French Foreign Minister Laurent Fabius, who is chairing the summit, told negotiators: “I think we will make it.”

It is significant about a new global agreement (after discussions that began in 2011) that would stake out a long-term strategy for dealing with climate change.  The deal signed here in Paris would come into being in 2020.

Getting Shorter:

Wednesday’s draft was 27 pages after several rounds of editing & discussions.  The draft cut the options on the long-term goal of the proposed treaty.

Important Aspect:

The temperature rises must be kept “well below 2C above pre-industrial levels and to pursue efforts to limit the temperature increase to 1.5C”.

Adriano Campolina, from ActionAid, said,.”Rich countries have a responsibility to ensure a fair global deal for everyone, not just themselves, and as we move into these final hours of negotiations poorer countries must not settle for anything less.”

There was a mixed reaction with some finding positives & others the negatives.

There are still considerable difficulties about issues including climate finance and the question of demarcation between developed and developing countries.

Called “differentiation” in the negotiations, the richer nations want to change the way the world has been divided since 1992, when the UN Framework Convention on Climate Change came into being.  They want that more emerging economies should take on more of the burden of cutting emissions and providing finance to the very poor nations hit by the impacts of rising temperatures.  They insisted on a single system of verification of promises for all countries.

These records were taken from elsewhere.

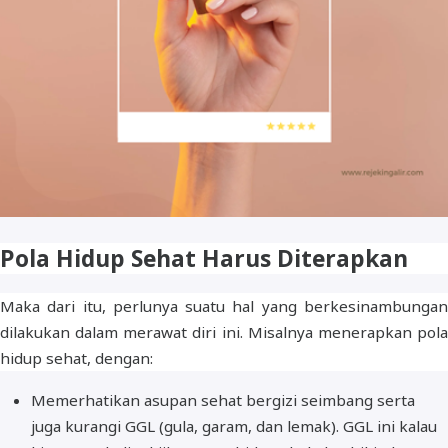
Pola Hidup Sehat Harus Diterapkan
Maka dari itu, perlunya suatu hal yang berkesinambungan
dilakukan dalam merawat diri ini. Misalnya menerapkan pola
hidup sehat, dengan:
Memerhatikan asupan sehat bergizi seimbang serta
juga kurangi GGL (gula, garam, dan lemak). GGL ini kalau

Elina Bardram, the EU’s chief negotiator told the reporter, “We feel that when parties have committed themselves to a national target that reflects their ambitions and abilities, they must be ready to tell the global community what type of progress is being made.  In order for that conversation to make sense in the real world, we need to have accounting standards and principles that are common to all – otherwise you are simply comparing apples with pears.”